A few pages of this issue are a retelling of the back-up story in Classic X-Men #7, which is likely why Chris Claremont has a “special thank you” credit in the opening.
Other members joining the Hellfire Club with Shaw include Iron Man’s father Howard Stark and Archangel’s father Warren Worthington, Jr.
Miscellaneous Note: The title of the issue is a reference to “Also sprach Zarathustra.”
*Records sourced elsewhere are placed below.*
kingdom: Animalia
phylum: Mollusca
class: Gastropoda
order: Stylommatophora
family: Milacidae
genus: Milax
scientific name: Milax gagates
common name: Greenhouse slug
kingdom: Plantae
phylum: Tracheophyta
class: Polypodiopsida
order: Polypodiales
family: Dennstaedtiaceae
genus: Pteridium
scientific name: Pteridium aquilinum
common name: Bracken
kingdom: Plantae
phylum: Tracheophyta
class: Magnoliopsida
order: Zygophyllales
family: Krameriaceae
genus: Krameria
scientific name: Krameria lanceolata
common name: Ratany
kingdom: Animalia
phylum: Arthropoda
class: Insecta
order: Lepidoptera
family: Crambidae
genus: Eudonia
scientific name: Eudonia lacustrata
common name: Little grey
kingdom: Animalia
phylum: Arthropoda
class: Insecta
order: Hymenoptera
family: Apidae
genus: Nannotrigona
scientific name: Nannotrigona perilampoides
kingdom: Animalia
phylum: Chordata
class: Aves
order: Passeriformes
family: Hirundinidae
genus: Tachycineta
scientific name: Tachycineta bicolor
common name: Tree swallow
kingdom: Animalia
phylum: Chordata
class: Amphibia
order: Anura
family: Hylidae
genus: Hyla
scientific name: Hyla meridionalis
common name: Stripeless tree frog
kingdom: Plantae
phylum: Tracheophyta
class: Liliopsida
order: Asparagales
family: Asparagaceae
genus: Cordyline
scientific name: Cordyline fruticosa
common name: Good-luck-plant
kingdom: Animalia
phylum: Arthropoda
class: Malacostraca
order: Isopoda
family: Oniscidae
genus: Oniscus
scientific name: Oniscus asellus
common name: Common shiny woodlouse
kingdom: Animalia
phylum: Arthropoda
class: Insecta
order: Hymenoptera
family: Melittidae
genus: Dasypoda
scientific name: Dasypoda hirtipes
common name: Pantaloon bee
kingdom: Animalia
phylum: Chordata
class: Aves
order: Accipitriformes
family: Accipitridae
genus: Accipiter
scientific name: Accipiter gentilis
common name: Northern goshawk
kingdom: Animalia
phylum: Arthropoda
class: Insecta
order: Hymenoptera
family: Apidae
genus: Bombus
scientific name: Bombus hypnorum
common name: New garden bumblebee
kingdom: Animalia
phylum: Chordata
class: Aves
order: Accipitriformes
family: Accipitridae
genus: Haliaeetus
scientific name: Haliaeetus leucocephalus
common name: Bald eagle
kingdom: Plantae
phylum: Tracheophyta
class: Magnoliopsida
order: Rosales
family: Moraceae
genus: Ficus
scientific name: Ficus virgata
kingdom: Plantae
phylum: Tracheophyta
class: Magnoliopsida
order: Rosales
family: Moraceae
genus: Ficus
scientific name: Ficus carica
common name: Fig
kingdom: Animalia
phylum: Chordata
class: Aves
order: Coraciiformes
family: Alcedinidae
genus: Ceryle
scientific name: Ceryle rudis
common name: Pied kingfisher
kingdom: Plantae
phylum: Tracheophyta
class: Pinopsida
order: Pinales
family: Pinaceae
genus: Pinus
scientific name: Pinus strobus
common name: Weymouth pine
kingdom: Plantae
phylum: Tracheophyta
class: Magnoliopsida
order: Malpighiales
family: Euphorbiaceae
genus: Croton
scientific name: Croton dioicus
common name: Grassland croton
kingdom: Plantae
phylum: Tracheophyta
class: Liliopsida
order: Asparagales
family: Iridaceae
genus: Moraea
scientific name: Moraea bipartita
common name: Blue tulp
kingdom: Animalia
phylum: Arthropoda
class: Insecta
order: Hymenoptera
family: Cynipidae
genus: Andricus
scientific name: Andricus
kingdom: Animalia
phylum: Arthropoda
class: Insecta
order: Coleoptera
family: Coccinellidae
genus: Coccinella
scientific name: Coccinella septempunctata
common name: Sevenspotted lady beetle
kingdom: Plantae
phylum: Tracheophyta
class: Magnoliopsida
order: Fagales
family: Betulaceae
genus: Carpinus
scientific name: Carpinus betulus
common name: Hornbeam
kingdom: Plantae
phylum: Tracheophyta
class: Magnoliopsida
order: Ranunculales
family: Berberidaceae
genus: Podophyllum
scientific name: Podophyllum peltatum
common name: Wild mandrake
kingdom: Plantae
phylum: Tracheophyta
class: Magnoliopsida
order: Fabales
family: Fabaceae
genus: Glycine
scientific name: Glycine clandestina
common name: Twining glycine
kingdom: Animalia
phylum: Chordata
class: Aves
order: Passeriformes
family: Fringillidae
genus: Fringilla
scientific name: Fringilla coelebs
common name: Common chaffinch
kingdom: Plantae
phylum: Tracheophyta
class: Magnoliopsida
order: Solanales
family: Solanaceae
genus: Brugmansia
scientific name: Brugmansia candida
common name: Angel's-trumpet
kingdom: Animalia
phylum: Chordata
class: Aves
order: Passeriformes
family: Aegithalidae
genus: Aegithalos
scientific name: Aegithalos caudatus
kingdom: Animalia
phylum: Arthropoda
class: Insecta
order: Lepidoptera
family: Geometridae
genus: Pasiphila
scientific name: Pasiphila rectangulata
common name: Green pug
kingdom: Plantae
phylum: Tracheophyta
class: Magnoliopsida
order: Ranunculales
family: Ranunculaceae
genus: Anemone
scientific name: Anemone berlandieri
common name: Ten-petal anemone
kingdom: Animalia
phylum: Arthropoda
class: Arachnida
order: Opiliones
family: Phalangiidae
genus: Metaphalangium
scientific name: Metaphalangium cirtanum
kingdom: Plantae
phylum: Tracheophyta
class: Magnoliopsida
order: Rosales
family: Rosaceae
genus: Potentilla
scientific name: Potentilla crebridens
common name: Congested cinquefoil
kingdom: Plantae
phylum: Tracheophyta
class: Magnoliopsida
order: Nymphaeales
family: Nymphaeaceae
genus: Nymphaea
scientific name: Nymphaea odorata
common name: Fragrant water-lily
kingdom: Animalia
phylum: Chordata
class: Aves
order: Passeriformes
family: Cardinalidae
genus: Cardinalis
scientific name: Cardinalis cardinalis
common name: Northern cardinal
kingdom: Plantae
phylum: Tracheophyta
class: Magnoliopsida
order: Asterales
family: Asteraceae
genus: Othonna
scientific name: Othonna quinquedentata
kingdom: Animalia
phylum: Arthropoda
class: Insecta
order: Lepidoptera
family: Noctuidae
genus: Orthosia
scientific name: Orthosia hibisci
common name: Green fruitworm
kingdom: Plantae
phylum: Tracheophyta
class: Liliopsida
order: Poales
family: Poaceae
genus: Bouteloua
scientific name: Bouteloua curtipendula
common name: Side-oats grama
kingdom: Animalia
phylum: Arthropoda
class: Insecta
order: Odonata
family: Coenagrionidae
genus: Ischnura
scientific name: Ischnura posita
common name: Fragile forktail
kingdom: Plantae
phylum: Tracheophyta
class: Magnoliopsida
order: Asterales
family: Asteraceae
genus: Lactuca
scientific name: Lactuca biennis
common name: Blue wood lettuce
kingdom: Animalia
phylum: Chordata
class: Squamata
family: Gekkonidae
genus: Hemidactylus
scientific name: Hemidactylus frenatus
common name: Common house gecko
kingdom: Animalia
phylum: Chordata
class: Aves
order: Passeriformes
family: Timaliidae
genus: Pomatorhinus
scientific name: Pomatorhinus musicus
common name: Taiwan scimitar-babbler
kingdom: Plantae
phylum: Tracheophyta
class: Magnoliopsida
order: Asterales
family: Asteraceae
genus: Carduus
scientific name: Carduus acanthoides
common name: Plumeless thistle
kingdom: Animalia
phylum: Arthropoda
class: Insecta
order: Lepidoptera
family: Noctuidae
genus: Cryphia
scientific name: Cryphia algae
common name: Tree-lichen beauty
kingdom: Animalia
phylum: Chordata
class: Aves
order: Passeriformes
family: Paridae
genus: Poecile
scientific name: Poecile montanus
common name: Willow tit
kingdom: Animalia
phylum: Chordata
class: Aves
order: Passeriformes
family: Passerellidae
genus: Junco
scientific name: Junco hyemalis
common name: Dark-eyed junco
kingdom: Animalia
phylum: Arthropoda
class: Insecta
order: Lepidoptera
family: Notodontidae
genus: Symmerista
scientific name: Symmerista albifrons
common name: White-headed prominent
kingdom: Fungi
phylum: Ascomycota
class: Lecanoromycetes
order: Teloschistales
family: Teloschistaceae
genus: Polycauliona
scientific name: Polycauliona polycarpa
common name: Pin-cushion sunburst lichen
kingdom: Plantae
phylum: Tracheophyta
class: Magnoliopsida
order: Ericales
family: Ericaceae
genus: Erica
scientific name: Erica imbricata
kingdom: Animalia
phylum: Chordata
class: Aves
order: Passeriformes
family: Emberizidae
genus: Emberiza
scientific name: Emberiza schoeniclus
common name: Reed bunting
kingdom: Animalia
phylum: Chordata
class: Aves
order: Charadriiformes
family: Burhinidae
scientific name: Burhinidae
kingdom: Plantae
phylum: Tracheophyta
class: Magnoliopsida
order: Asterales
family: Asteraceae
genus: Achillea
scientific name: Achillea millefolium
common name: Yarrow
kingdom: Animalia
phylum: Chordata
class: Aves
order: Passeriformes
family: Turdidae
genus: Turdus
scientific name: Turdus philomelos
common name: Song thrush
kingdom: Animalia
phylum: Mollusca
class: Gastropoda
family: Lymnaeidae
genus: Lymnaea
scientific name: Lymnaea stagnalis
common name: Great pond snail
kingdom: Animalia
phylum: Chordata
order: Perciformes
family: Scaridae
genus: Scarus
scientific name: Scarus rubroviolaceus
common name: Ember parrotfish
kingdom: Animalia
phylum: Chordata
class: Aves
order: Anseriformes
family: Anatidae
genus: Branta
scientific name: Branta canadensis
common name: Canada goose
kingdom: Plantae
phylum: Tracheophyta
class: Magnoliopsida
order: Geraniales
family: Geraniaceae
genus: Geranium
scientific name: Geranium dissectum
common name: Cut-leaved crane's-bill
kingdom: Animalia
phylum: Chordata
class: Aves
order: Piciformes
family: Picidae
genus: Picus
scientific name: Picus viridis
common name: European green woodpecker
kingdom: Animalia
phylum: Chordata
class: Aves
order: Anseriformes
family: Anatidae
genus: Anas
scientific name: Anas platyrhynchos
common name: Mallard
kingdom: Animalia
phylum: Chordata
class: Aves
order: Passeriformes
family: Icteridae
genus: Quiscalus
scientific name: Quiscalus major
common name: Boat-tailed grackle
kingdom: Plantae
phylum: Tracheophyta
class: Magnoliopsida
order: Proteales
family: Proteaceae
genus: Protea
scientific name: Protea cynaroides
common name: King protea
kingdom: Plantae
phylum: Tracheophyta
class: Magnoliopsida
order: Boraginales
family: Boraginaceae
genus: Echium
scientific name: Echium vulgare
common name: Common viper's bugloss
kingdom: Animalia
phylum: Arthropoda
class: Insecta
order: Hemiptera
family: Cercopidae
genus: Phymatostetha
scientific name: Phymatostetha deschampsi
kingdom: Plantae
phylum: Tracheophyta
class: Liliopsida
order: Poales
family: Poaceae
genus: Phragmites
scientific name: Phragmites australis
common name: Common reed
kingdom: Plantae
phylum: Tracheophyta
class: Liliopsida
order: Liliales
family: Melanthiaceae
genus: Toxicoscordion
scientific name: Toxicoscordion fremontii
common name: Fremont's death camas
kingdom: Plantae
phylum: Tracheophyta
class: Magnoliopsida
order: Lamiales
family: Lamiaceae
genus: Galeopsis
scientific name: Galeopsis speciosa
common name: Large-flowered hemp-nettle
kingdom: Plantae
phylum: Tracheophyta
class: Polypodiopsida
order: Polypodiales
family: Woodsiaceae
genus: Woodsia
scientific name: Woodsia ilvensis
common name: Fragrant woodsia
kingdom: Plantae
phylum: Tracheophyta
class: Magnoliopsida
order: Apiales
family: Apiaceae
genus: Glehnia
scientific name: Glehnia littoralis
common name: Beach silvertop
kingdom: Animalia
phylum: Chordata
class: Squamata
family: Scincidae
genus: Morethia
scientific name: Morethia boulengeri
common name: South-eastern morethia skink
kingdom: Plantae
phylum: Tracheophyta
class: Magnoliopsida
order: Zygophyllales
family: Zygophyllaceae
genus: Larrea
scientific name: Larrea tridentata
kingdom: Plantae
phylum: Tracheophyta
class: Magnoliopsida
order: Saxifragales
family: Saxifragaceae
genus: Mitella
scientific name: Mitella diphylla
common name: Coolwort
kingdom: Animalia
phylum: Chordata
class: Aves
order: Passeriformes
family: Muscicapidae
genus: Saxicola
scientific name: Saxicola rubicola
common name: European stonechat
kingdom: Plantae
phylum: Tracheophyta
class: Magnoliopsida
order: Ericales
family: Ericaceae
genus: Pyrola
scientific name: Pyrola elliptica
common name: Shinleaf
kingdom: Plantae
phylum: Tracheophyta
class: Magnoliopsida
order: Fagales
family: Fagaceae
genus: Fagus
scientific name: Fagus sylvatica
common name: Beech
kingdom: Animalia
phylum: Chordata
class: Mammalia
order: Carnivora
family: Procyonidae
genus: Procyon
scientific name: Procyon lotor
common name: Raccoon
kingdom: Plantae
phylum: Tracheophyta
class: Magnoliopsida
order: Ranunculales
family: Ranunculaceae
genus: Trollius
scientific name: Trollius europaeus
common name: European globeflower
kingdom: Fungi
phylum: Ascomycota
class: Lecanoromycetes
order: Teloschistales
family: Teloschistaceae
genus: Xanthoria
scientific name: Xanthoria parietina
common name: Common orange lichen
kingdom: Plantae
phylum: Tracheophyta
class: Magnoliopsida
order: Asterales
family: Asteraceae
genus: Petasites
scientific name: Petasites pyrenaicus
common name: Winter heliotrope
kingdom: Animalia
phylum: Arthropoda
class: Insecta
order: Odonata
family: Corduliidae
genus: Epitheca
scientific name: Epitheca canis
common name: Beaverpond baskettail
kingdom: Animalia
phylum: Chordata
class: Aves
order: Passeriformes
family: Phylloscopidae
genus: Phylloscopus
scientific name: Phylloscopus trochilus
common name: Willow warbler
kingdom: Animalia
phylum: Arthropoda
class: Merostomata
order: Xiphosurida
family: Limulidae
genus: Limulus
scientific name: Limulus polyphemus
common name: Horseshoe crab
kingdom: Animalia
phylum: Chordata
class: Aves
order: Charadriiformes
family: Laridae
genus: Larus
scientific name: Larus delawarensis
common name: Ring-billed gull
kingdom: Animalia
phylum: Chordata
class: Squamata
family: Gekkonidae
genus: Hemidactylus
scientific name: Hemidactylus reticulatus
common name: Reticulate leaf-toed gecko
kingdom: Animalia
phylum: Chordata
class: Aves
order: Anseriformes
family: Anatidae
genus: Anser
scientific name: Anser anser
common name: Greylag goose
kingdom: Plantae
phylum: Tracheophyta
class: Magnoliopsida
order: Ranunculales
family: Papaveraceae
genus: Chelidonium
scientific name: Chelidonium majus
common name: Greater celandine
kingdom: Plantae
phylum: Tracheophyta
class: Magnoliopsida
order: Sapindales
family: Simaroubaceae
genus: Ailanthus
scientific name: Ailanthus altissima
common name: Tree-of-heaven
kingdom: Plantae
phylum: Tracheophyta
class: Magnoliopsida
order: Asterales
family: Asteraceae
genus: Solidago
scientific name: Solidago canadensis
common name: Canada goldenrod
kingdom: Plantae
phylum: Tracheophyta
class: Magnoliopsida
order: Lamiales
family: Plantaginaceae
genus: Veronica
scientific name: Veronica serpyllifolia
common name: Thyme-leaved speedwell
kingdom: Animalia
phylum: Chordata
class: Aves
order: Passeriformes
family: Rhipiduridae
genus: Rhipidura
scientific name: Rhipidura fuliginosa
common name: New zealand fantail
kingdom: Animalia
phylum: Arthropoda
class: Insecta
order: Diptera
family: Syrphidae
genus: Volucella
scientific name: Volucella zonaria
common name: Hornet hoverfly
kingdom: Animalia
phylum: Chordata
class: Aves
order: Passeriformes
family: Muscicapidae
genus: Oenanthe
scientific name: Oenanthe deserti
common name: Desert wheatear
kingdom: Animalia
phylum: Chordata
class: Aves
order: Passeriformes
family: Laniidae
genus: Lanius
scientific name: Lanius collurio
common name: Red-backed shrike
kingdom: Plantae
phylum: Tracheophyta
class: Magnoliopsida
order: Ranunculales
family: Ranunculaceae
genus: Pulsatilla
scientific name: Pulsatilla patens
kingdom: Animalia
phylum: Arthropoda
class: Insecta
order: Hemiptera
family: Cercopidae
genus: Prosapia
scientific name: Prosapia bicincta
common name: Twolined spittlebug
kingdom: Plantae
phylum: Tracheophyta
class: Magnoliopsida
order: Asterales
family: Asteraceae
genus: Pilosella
Review: The finale might seem like a bit of an anti-climax, as Irene is allowed to live and we never learn if her story is published, but I think Raab does a capable job of creating a sense of closure without spelling everything out for the reader. Shaw is humanized for, if not the very first time, the first time in ages as Raab goes back to his youth and explores his blue-collar roots. Revealing that Shaw was essentially a character out of a Bruce Springsteen song is perhaps trying a bit too hard to make him likeable, but it seems to be a legitimate background for him to have. In comparison to the more recent trend in villain origins, revealing that they were all psychopaths as children (hello, Geoff Johns), I prefer the path taken here. Shaw’s evolution into sheer villainy was already handled by Claremont in the back-up story that killed Lourdes Chantel, but Raab does a decent job of getting the character to his starting point in Claremont's story. And as someone who spent much of his youth preoccupied with X-continuity, I have to say it’s a relief to see the previous Sebastian Shaw prequel story hasn’t been ignored.
The best scene in the issue is when Shaw refuses to kill Irene, simply because he sees so much of himself in her. That’s a smart way to invert the point of the previous stories, which consistently showed ambition as the downfall of the protagonists. Here, Irene is spared solely because of her tenacity and desire to succeed. Then again, those are the traits she shares with the villain she’s desperate to bring down, so how is Irene supposed to view herself now? My only real issue with the conclusion is Shaw’s arrogance that he can just buy out any publishing firm that wants to publish her story. That old trope might’ve gone unnoticed pre-internet, but by 2000 a story spiked by Newsweek had already leaked online and caused a certain American president a lot of trouble. The idea of a shadowy cabal controlling what the public hears always stretched credibility, but in the days when the average person has more access to information than ever before, it’s much harder to sell this as a legitimate plot point.